┌─ GIVEN DATA

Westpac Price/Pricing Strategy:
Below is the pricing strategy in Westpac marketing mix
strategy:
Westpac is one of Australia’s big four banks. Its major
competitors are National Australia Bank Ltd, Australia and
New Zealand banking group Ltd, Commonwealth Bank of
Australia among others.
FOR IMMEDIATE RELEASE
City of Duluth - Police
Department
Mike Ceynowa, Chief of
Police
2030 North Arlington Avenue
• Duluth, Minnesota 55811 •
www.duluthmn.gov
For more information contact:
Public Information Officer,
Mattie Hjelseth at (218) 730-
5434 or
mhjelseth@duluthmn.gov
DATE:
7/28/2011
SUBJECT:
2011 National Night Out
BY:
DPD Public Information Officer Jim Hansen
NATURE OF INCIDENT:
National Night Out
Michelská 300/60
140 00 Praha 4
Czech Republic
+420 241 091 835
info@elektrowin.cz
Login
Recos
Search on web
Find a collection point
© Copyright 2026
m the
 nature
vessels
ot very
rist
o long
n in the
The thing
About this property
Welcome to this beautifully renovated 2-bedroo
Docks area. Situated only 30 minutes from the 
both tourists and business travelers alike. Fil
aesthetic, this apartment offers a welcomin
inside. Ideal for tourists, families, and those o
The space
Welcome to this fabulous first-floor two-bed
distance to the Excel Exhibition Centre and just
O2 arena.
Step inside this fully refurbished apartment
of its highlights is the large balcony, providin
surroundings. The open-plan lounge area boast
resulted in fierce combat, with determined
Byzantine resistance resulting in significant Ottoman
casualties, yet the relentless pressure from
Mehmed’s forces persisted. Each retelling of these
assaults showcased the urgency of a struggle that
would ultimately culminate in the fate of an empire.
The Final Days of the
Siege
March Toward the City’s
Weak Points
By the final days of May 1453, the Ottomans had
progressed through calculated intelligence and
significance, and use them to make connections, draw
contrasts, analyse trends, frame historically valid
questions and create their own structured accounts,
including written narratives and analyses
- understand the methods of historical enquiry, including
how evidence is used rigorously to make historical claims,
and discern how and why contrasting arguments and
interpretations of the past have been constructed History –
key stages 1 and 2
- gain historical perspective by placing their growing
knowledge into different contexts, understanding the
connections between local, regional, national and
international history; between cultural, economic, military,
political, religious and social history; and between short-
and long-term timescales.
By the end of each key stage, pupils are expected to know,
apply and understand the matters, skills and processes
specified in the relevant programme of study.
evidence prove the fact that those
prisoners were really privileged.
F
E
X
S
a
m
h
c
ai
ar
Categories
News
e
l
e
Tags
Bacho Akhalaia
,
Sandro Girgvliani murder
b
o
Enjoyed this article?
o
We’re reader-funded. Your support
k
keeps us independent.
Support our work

└─

» EXERCISE GOAL
All the records, as written, must be given again.

» EXPECTED ANSWER
Westpac Price/Pricing Strategy:
Below is the pricing strategy in Westpac marketing mix
strategy:
Westpac is one of Australia’s big four banks. Its major
competitors are National Australia Bank Ltd, Australia and
New Zealand banking group Ltd, Commonwealth Bank of
Australia among others.
FOR IMMEDIATE RELEASE
City of Duluth - Police
Department
Mike Ceynowa, Chief of
Police
2030 North Arlington Avenue
• Duluth, Minnesota 55811 •
www.duluthmn.gov
For more information contact:
Public Information Officer,
Mattie Hjelseth at (218) 730-
5434 or
mhjelseth@duluthmn.gov
DATE:
7/28/2011
SUBJECT:
2011 National Night Out
BY:
DPD Public Information Officer Jim Hansen
NATURE OF INCIDENT:
National Night Out
Michelská 300/60
140 00 Praha 4
Czech Republic
+420 241 091 835
info@elektrowin.cz
Login
Recos
Search on web
Find a collection point
© Copyright 2026
m the
 nature
vessels
ot very
rist
o long
n in the
The thing
About this property
Welcome to this beautifully renovated 2-bedroo
Docks area. Situated only 30 minutes from the 
both tourists and business travelers alike. Fil
aesthetic, this apartment offers a welcomin
inside. Ideal for tourists, families, and those o
The space
Welcome to this fabulous first-floor two-bed
distance to the Excel Exhibition Centre and just
O2 arena.
Step inside this fully refurbished apartment
of its highlights is the large balcony, providin
surroundings. The open-plan lounge area boast
resulted in fierce combat, with determined
Byzantine resistance resulting in significant Ottoman
casualties, yet the relentless pressure from
Mehmed’s forces persisted. Each retelling of these
assaults showcased the urgency of a struggle that
would ultimately culminate in the fate of an empire.
The Final Days of the
Siege
March Toward the City’s
Weak Points
By the final days of May 1453, the Ottomans had
progressed through calculated intelligence and
significance, and use them to make connections, draw
contrasts, analyse trends, frame historically valid
questions and create their own structured accounts,
including written narratives and analyses
- understand the methods of historical enquiry, including
how evidence is used rigorously to make historical claims,
and discern how and why contrasting arguments and
interpretations of the past have been constructed History –
key stages 1 and 2
- gain historical perspective by placing their growing
knowledge into different contexts, understanding the
connections between local, regional, national and
international history; between cultural, economic, military,
political, religious and social history; and between short-
and long-term timescales.
By the end of each key stage, pupils are expected to know,
apply and understand the matters, skills and processes
specified in the relevant programme of study.
evidence prove the fact that those
prisoners were really privileged.
F
E
X
S
a
m
h
c
ai
ar
Categories
News
e
l
e
Tags
Bacho Akhalaia
,
Sandro Girgvliani murder
b
o
Enjoyed this article?
o
We’re reader-funded. Your support
k
keeps us independent.
Support our work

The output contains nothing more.